Work instructions =
Using the records below, locate all lines containing "middle" and return them.

Supplied material below:

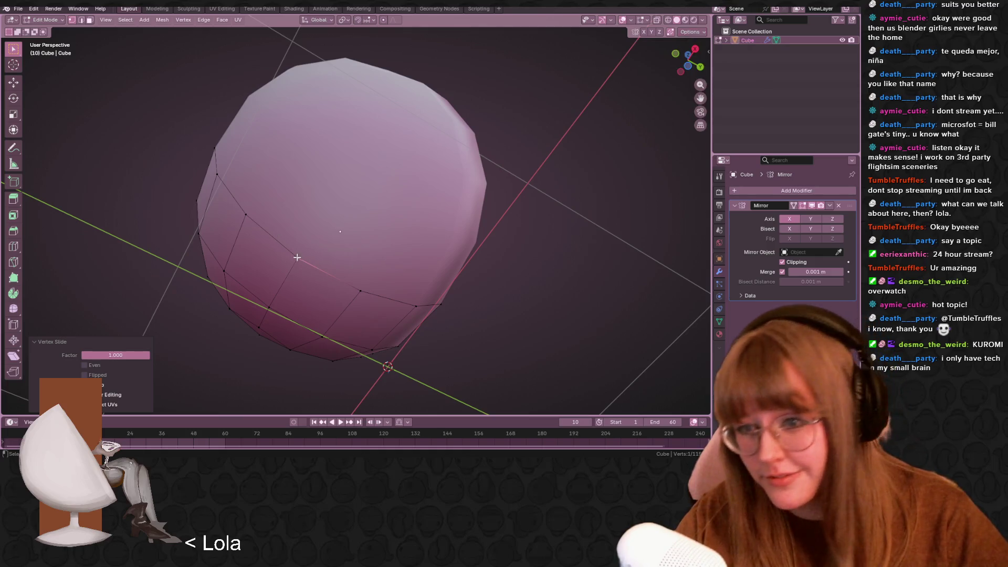
pyautogui.moveTo(297, 257); pyautogui.dragTo(298, 257)
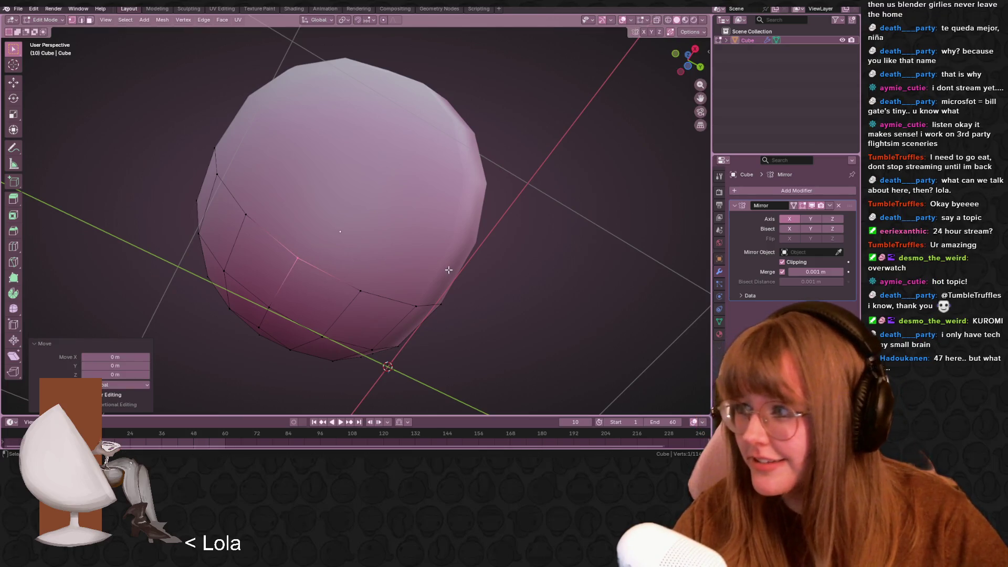
pyautogui.keyDown('shift'); pyautogui.moveTo(513, 272); pyautogui.dragTo(536, 249, button='middle'); pyautogui.keyUp('shift')
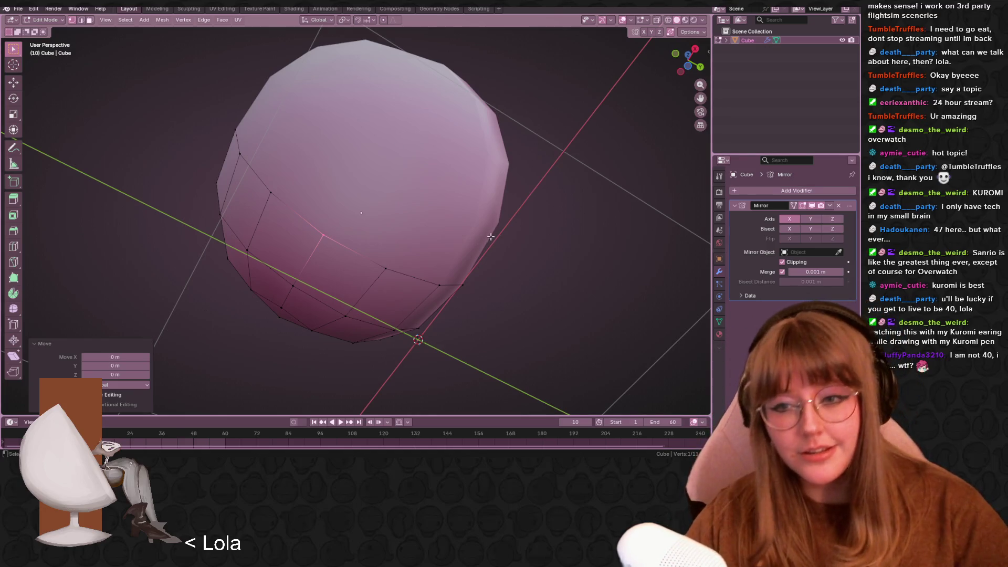
# In Bottom Ortho view, add an unslid vertical edge loop across the shell's underside
pyautogui.moveTo(490, 237); pyautogui.dragTo(630, 132, button='middle')
pyautogui.click(687, 58)
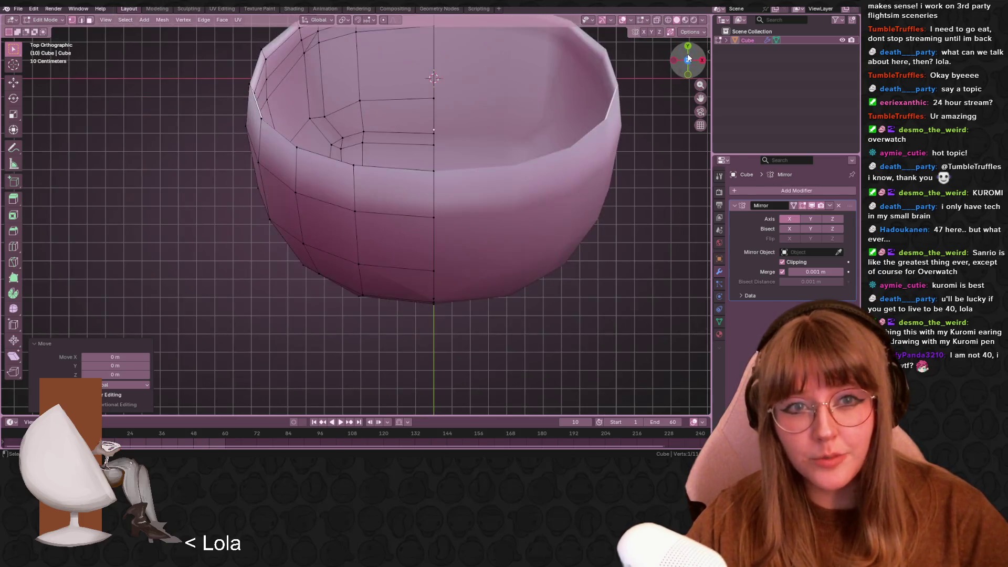
pyautogui.click(688, 58)
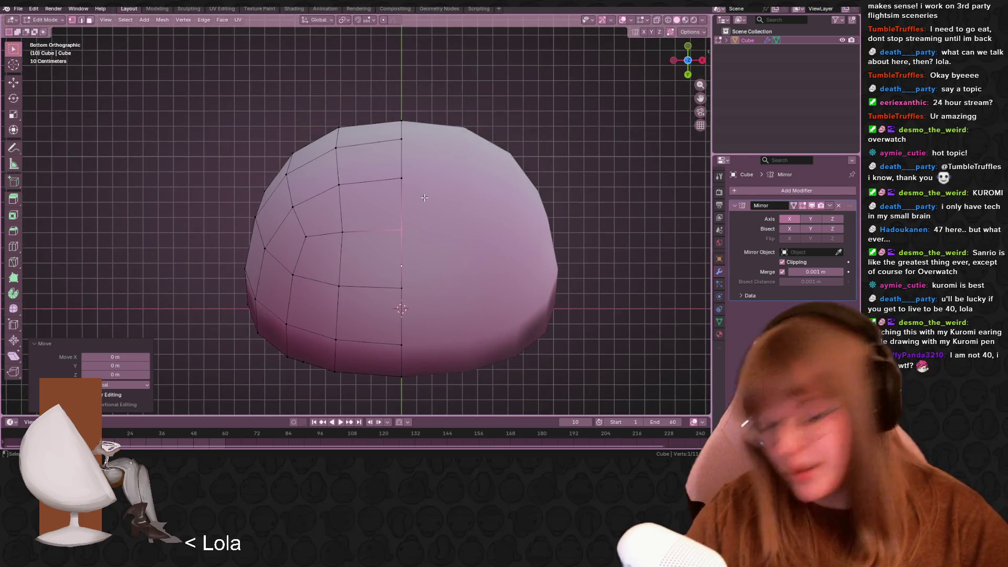
pyautogui.moveTo(452, 219); pyautogui.dragTo(387, 318, button='middle')
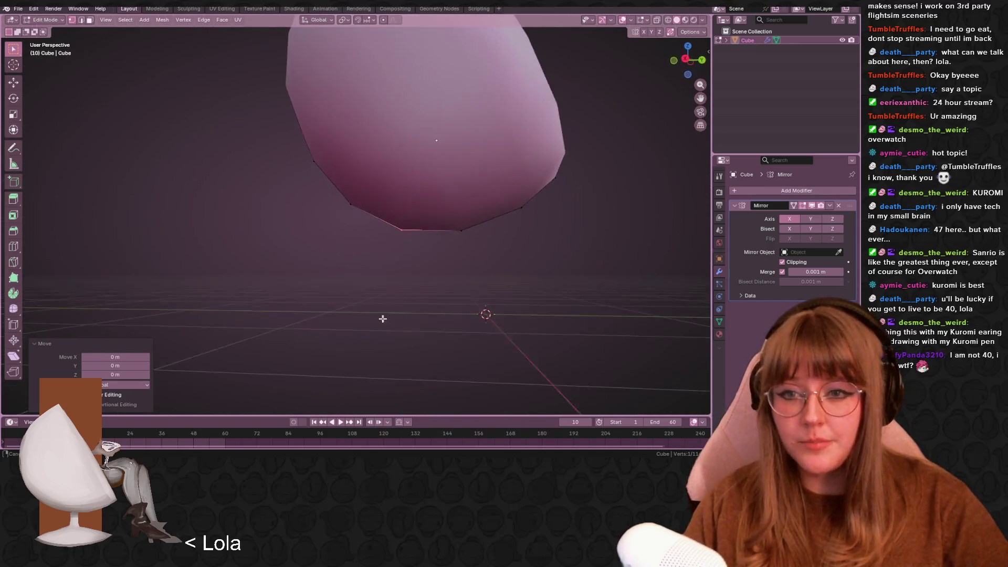
pyautogui.click(686, 59)
pyautogui.scroll(-2, 613, 137)
pyautogui.scroll(-2, 612, 137)
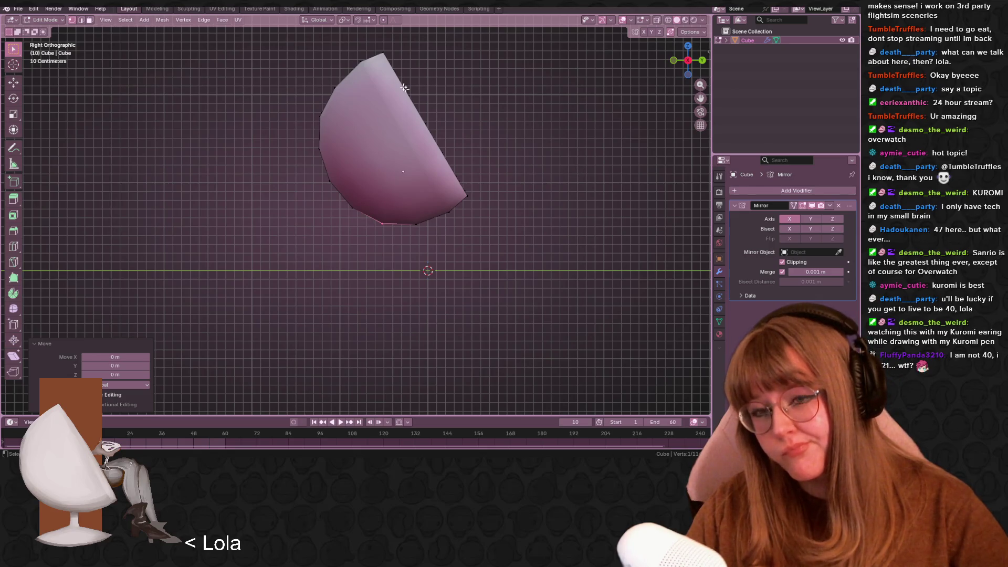
pyautogui.click(688, 74)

End of Supplied material.

Output of the exercise =
pyautogui.keyDown('shift'); pyautogui.moveTo(513, 272); pyautogui.dragTo(536, 249, button='middle'); pyautogui.keyUp('shift')
pyautogui.moveTo(490, 237); pyautogui.dragTo(630, 132, button='middle')
pyautogui.moveTo(452, 219); pyautogui.dragTo(387, 318, button='middle')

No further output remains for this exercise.